PROMPT -> Using the entries below, transcribe exactly the line containing "left knee: (480, 320)" and each line that follows it to the end.

INFORMATION ->
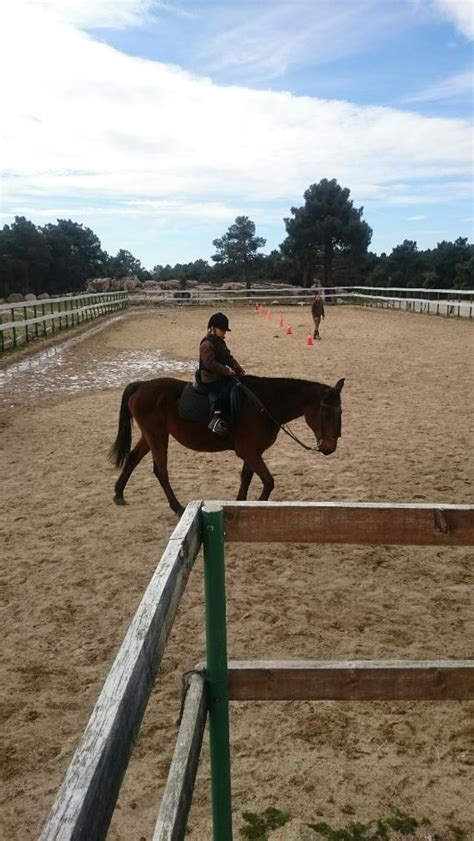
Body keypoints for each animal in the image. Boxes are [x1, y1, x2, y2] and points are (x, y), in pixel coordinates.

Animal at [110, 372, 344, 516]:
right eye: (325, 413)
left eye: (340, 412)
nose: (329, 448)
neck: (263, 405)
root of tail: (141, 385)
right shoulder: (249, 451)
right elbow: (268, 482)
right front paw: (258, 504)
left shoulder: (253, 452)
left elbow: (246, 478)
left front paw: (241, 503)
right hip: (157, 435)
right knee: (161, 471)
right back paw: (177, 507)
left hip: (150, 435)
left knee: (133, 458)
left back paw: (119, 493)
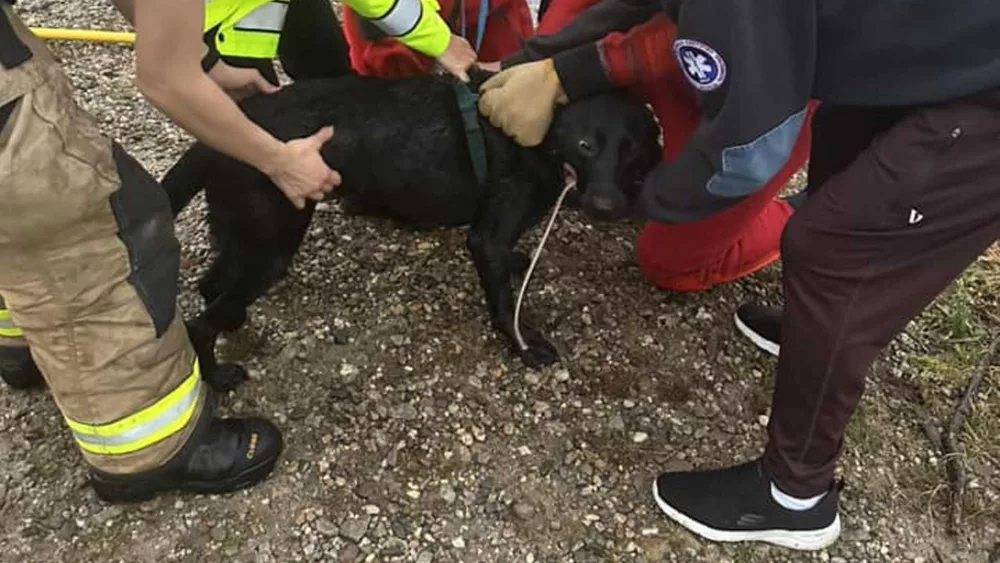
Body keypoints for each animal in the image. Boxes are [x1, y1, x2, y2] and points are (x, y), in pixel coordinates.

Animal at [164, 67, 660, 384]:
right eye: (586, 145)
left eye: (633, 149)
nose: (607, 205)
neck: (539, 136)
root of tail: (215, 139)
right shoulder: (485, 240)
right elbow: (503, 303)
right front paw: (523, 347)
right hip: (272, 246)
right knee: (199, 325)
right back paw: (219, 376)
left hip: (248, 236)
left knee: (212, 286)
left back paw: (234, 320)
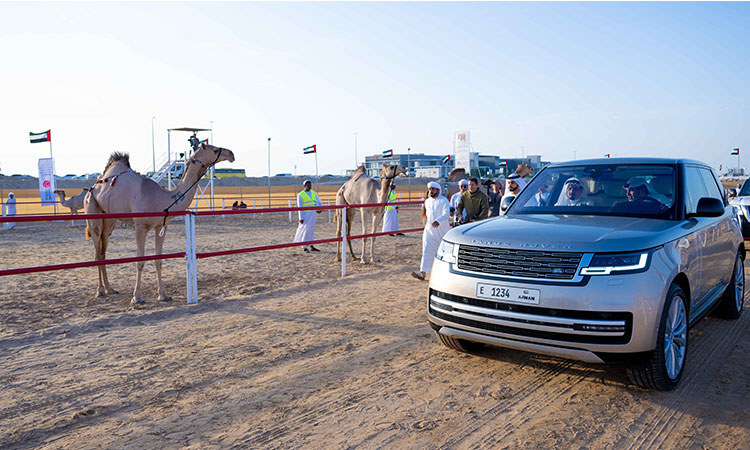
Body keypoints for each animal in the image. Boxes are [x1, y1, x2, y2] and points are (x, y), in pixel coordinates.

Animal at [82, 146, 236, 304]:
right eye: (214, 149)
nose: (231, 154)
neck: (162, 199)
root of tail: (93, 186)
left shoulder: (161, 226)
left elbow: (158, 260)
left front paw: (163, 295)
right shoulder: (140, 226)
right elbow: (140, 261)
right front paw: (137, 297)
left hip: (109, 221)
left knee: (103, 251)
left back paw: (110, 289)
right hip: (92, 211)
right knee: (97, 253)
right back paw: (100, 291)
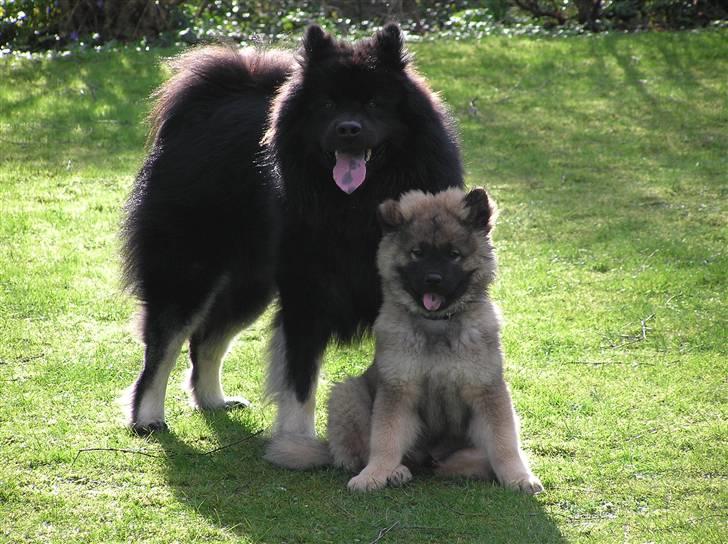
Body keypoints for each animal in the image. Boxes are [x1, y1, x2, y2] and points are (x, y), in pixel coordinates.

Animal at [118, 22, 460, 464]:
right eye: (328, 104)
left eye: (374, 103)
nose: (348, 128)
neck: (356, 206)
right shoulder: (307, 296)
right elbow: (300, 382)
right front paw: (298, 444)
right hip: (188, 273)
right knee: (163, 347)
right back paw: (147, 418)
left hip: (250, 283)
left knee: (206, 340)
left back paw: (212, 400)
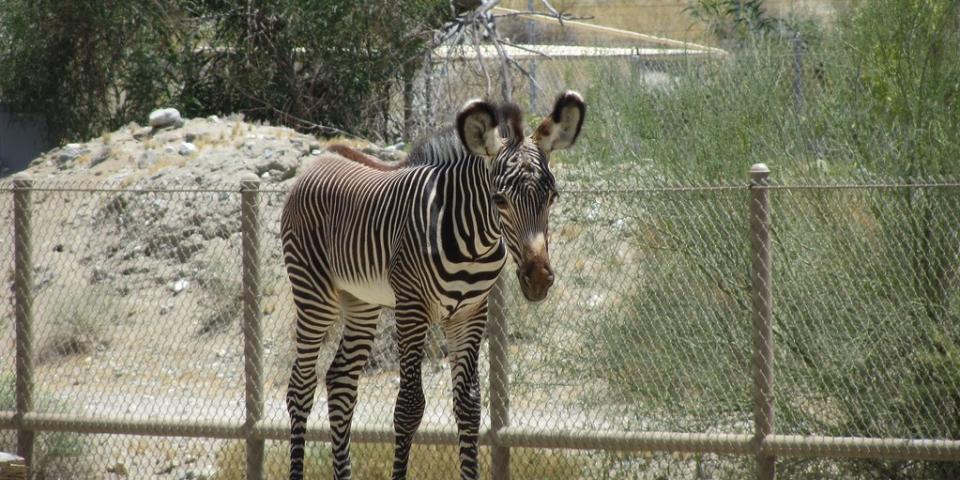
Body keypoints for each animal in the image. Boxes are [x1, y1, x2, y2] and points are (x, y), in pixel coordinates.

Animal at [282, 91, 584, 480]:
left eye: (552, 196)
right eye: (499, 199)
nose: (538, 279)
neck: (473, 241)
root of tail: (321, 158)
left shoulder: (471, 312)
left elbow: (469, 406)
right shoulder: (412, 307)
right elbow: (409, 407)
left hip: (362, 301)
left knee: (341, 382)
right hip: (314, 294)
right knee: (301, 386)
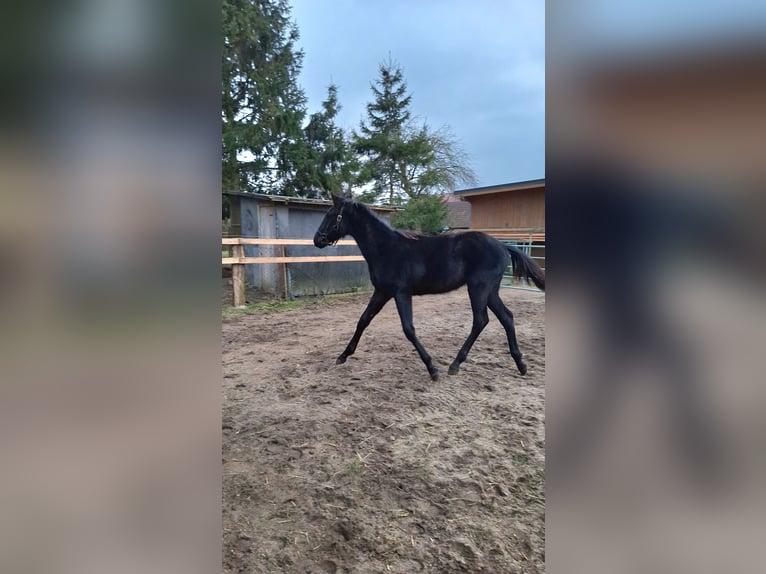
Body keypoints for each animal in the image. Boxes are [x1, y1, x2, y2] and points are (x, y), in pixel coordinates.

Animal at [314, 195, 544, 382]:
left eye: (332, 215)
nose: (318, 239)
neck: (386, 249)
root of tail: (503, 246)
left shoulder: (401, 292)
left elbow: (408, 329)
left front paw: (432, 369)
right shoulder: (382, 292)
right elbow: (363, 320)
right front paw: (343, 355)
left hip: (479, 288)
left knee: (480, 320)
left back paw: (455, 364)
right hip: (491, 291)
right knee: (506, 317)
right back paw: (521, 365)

RESPONSE TO THE TASK ->
left knee: (480, 320)
left back paw: (455, 364)
right hip: (491, 291)
right knee: (506, 317)
right back paw: (521, 365)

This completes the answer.